The Kachin have a potential alliance with a neighboring ethnic group, the Wa, who have about 20,000 soldiers and are armed with sophisticated weaponry. A wider war that included the Wa and other ethnic allies would be potentially debilitating for Myanmar.

“There are always going to be tensions, rival nationalisms, debates about discrimination and at least the possibility of communal violence,” said U Thant Myint-U, a scholar of Burmese history and an adviser to President Thein Sein. “But that’s very different than having a significant part of the country being fought over by tens of thousands of armed men, belonging to dozens of different militia.”

There have been attempts by private groups to help reconcile the Burman and Kachin in recent months, including a “Peace March” across the country of about 100 people.

Led by Ashin Thon Data, a 30-year-old Buddhist monk, the peace marchers arrived in Myitkyina in March and traveled to refugee camps scattered around the city, where some of the 90,000 people displaced from the fighting live in thatch huts.

Among them was a 72-year-old Kachin woman, Mahkaw Lu, who still appeared rattled by the rushed exit from her village in October as fighting approached. “We couldn’t take anything with us,” she said. “They burned everything.”

Mr.
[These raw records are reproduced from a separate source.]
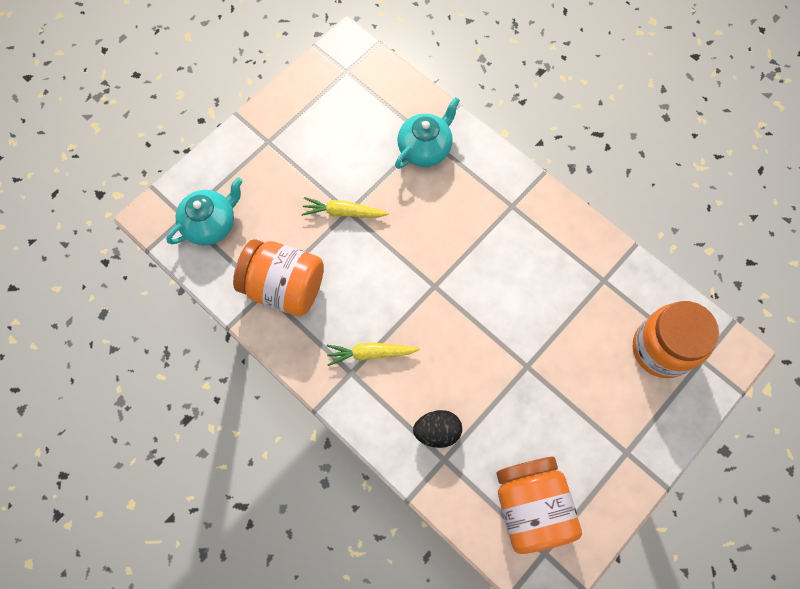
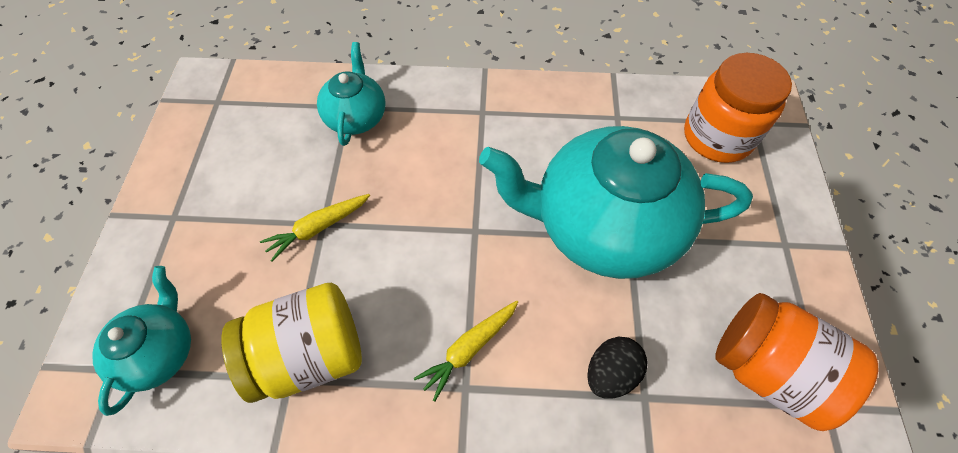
camera: 40 degrees left, 10 degrees down
orange jar [233,239,324,317] -> yellow jar [222,283,362,403]
none -> turquoise teapot [479,126,753,279]

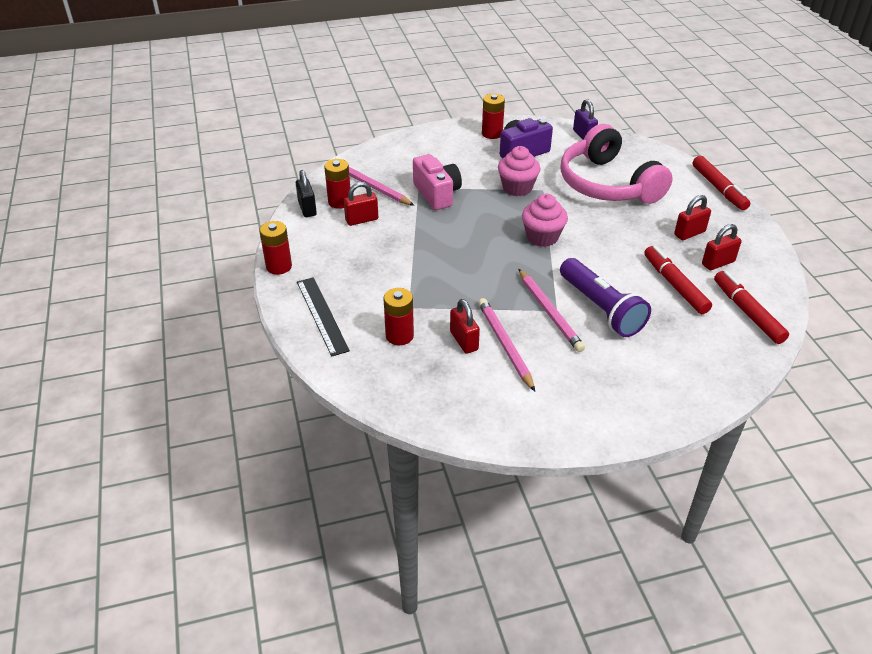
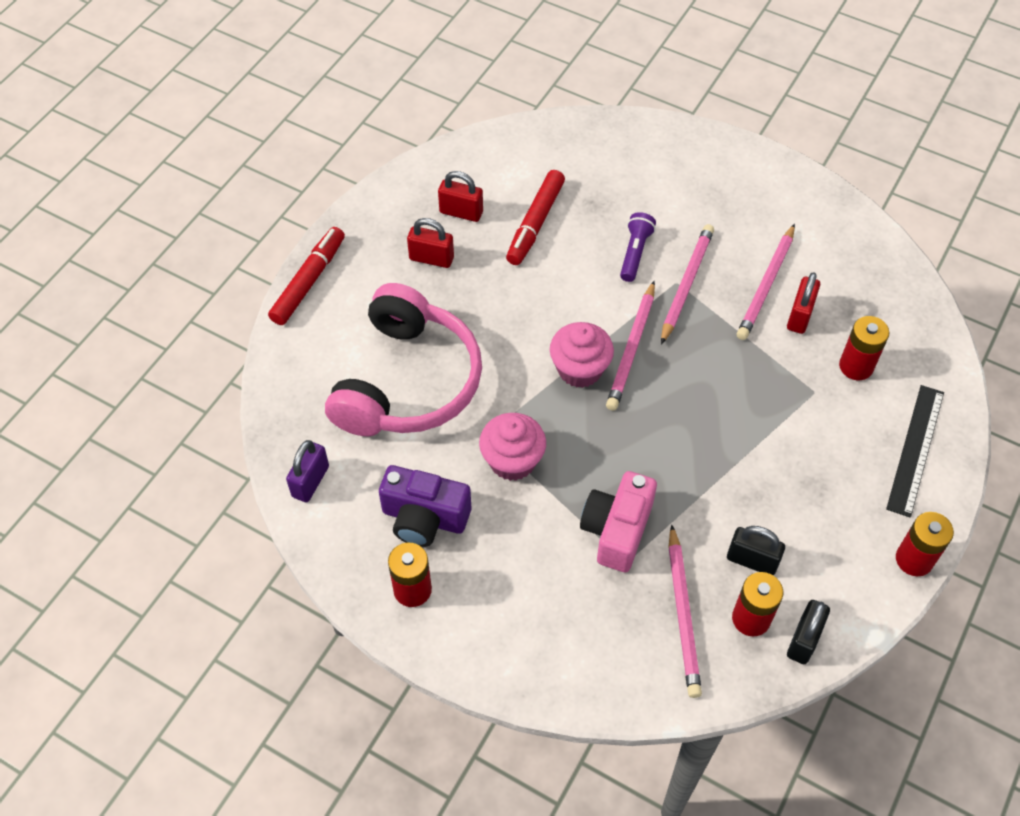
camera: 135 degrees left, 15 degrees up
red padlock [344,182,378,226] -> black padlock [727,526,785,575]
purple flashlight [560,258,651,337] -> purple flashlight [620,212,656,282], size x0.56
red marker [714,271,789,344] -> none
none -> pink pencil [606,281,655,411]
Thon Data, draped in crimson robes, addressed Ms. Mahkaw and the other assembled refugees.

“As a monk I do not normally get a chance to talk with you — you are from a different religion,” he said.

“But you are our brothers,” he said. “We do not differentiate between highland and lowland. We are one flesh.”

As members of the peace march read poems and sang songs, some refugees wept.

The visit by the peace marchers offers a small measure of hope that Myanmar can overcome its religious and ethnic divisions. But they have had very little support in Burman areas. Many Buddhist monasteries refused to house Mr. Thon Data and his peace activists as they marched through the Burmese countryside, he said. And the march came at a personal price: He was expelled from his own monastery for leading the march.

“People say we are crazy,” he said. “Yes, we are crazy for peace.”

Arrests in sectarian riots

Myanmar’s government has arrested dozens of people for their role in an outbreak of sectarian violence in central Myanmar last month, officials said on Thursday, and some of them will go on trial within days, The Associated Press reported from Yangon.

The city of Meiktila was swept by several days of anti-Muslim unrest in which armed Buddhist mobs burned Muslim-owned homes and shops. At least 43 people died and more than 12,000 others, most of them Muslims, were driven from their homes after the violence began on March 20. State prosecutors are putting together 13 separate cases, and the first two will include three people who worked at a Muslim gold shop where an argument broke out, setting off the unrest, Attorney General Ye Aung Myint said.